14.6.13

şharhonum omzumda kaldı

Ölümünden yedi yıl önceydi…

Takmak için mevsimi değildi. Ama ilk şharhonumdu ve köy için hazırlanan valize konulması gereken en önemli şeydi benim için.

İlk O’na gösterecektim çünkü dedem’e.

Kendisiyle aynı dili konuşamayan bir torunu vardı. Yağmurun, rüzgârın sesini aynı şekilde duyan ama duyduğu sesleri aynı şekilde ifade edemeyen…

O’na bende senin gibi Çerkes’im dede demek isteyen, bunu O’nun görebileceği yerlerde ayak parmaklarının üstüne çıkarak, tüm eline bulaştırdığı mamursayı O’nun gibi üç parmağıyla yemeye çalışarak Çerkesliğini ispat etmeye çalışan bir torun…

Evet takmak için mevsimi değildi. Ama dedemde bile daha önce görmediğim, aklım sıra tam bir Çerkes olduğumun kanıtı olan bir şey vardı bende.

Oturup soluklanmadan, açıp valizi; en üstte duran, özenle katlanan şharhonu alıp:

        -  Dede bak ne var bende dedim. Kaybettiği bir şeyi bulmuş gibi parladı gözlerinin içi

        -  Wulan nerden buldun onu dedi. Sanki hep varmış gibi cevap vermedim.

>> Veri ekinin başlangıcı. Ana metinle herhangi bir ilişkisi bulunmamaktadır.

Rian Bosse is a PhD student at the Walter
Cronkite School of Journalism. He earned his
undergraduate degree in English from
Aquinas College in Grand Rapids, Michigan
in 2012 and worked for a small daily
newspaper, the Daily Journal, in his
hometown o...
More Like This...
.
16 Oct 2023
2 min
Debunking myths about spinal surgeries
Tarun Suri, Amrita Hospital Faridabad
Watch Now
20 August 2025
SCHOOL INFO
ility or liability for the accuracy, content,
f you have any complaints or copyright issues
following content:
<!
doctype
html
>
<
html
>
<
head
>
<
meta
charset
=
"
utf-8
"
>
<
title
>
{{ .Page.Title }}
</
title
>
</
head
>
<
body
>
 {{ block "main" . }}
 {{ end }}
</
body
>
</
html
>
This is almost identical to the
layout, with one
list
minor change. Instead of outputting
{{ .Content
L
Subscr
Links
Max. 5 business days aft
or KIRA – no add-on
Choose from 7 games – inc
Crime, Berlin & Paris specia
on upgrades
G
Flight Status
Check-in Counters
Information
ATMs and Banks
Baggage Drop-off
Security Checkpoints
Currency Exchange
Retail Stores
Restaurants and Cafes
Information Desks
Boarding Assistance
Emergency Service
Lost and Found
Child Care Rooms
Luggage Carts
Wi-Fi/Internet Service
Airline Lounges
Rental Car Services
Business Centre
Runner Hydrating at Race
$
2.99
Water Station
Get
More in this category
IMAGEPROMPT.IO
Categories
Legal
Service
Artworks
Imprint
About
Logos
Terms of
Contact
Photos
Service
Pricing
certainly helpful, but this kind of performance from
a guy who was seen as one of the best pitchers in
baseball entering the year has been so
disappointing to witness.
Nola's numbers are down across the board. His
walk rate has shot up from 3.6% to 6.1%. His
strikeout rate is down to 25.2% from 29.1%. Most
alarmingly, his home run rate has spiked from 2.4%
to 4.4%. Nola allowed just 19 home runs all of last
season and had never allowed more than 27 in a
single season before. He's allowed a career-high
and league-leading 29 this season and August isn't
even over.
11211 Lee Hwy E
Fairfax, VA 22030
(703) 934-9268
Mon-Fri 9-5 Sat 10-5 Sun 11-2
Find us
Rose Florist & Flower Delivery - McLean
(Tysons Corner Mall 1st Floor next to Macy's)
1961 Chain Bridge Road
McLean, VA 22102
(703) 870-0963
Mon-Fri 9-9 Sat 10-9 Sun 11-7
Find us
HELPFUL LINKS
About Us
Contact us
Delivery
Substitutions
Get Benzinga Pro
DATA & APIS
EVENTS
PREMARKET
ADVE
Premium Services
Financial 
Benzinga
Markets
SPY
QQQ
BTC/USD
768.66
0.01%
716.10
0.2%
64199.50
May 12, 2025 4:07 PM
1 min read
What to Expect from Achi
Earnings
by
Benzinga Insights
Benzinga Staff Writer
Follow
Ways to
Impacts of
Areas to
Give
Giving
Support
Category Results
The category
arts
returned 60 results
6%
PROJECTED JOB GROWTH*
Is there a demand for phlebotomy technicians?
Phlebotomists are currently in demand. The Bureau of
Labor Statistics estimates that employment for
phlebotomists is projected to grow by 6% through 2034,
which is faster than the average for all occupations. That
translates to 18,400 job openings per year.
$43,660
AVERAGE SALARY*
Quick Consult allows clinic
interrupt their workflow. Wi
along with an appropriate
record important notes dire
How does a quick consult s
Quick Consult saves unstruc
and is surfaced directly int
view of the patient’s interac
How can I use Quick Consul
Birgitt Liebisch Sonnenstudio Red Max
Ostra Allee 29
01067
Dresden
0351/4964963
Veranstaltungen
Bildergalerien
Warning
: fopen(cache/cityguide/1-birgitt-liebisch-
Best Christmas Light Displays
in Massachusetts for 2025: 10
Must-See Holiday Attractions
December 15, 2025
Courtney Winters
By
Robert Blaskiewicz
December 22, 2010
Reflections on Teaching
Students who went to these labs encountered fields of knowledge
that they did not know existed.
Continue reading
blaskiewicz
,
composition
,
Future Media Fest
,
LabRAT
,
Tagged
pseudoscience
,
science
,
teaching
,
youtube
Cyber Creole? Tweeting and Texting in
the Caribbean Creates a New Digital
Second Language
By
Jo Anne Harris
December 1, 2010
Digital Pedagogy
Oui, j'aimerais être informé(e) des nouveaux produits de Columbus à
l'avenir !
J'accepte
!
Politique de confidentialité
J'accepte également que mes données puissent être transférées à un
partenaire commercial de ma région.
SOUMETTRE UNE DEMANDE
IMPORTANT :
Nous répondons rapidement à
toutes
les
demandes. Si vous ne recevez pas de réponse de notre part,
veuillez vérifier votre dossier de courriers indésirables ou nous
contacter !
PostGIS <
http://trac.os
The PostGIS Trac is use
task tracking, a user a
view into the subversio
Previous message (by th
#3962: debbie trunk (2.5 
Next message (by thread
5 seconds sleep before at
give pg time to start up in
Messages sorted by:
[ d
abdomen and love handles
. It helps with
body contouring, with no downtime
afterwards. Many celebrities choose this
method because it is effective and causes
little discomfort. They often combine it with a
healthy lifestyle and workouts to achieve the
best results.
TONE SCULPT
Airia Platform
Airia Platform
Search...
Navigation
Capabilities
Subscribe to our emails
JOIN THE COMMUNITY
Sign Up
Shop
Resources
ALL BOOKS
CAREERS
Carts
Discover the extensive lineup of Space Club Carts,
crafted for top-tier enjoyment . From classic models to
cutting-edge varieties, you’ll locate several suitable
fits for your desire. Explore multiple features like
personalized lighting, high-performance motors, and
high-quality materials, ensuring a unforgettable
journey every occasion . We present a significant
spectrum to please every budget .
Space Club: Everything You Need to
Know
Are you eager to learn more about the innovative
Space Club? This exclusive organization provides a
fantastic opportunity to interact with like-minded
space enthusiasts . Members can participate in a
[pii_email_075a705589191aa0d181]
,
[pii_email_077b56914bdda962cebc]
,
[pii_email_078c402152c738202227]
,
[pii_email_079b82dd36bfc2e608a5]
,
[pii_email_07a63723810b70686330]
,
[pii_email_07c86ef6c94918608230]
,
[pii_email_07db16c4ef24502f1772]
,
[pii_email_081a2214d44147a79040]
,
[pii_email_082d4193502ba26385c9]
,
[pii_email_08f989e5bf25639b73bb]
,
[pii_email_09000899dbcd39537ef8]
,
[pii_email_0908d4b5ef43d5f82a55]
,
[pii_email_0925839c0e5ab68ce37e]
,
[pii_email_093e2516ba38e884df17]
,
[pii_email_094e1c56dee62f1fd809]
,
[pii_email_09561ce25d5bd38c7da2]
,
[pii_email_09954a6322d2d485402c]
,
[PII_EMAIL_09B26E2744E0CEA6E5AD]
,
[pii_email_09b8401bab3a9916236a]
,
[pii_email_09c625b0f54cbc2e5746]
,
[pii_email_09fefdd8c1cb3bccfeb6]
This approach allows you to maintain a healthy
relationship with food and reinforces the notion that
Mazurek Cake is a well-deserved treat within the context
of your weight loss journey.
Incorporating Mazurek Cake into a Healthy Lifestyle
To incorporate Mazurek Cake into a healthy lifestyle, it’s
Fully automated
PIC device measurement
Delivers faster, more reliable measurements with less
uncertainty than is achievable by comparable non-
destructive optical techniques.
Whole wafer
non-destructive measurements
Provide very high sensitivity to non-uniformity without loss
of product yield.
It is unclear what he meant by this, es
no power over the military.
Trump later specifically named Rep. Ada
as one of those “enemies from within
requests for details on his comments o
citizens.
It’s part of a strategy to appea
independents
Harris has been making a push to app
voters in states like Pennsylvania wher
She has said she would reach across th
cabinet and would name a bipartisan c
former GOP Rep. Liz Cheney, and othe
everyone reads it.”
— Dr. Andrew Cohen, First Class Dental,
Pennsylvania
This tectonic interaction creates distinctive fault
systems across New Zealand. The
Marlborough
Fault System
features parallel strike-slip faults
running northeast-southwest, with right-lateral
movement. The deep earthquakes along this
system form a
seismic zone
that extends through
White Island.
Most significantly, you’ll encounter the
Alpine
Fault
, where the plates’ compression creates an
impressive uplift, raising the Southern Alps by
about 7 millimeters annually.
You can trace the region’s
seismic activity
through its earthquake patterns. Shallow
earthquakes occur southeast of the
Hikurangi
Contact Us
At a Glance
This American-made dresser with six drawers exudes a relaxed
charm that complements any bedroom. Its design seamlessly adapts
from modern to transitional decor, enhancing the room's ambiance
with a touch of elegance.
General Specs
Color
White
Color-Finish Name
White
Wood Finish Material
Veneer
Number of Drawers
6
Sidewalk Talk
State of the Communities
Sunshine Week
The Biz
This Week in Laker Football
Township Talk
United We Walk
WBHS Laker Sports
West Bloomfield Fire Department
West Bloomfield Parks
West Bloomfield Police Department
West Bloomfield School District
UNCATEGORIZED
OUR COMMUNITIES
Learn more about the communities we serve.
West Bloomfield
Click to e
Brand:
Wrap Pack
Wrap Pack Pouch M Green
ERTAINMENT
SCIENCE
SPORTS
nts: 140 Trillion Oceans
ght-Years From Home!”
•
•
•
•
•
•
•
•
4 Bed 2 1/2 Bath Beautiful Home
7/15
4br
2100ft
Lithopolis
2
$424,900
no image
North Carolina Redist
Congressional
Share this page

         - Tam bilmiyorum sarmasını. Siz takıyor muydunuz? Sen biliyor musun sarmasını? diye peşi sıra ekledim soruları.

Babaannemin kinayeli gülümsemelerine aldırış etmeden

       -  At üstünde bile sarardım dedi.

Ama saramadı, unutmuştu dedem.

Saramadı başına şharhonu ve o şharhon benimde hep omzumda kaldı.